What needs to be done>
Look through the data below and work out how many lines hold "wire"; state only the number.

Records shown>
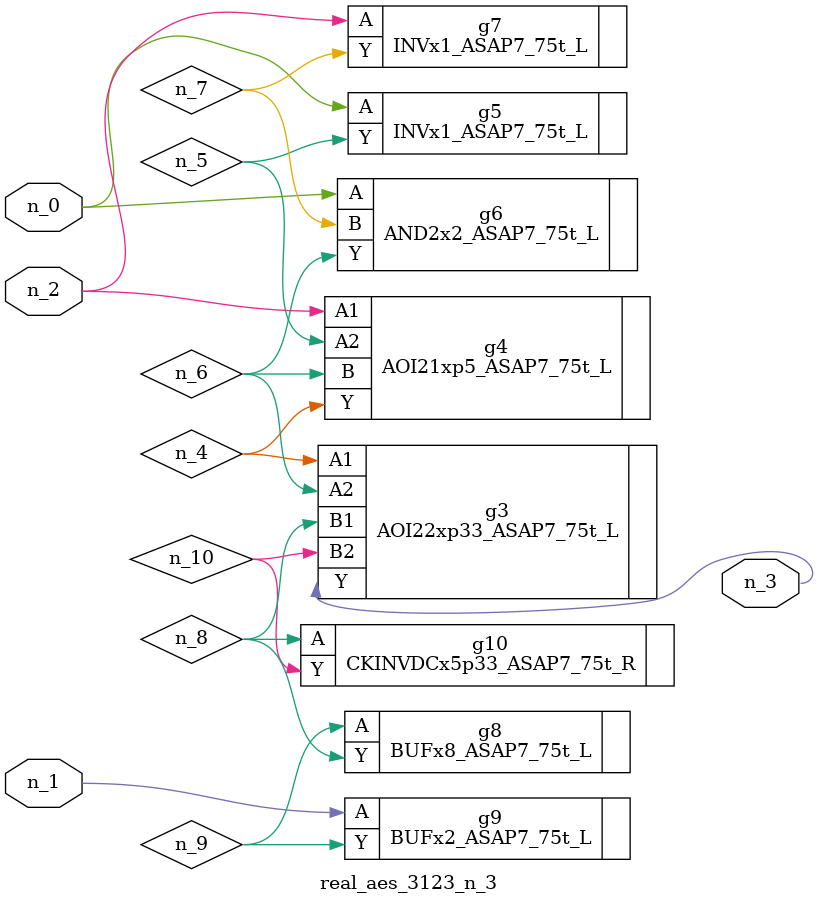
<source format=v>
module real_aes_3123_n_3 (n_0, n_2, n_1, n_3);
input n_0;
input n_2;
input n_1;
output n_3;
wire n_4;
wire n_5;
wire n_7;
wire n_8;
wire n_6;
wire n_9;
wire n_10;
INVx1_ASAP7_75t_L g5 ( .A(n_0), .Y(n_5) );
AND2x2_ASAP7_75t_L g6 ( .A(n_0), .B(n_7), .Y(n_6) );
BUFx2_ASAP7_75t_L g9 ( .A(n_1), .Y(n_9) );
AOI21xp5_ASAP7_75t_L g4 ( .A1(n_2), .A2(n_5), .B(n_6), .Y(n_4) );
INVx1_ASAP7_75t_L g7 ( .A(n_2), .Y(n_7) );
AOI22xp33_ASAP7_75t_L g3 ( .A1(n_4), .A2(n_6), .B1(n_8), .B2(n_10), .Y(n_3) );
CKINVDCx5p33_ASAP7_75t_R g10 ( .A(n_8), .Y(n_10) );
BUFx8_ASAP7_75t_L g8 ( .A(n_9), .Y(n_8) );
endmodule
</source>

Task response>
7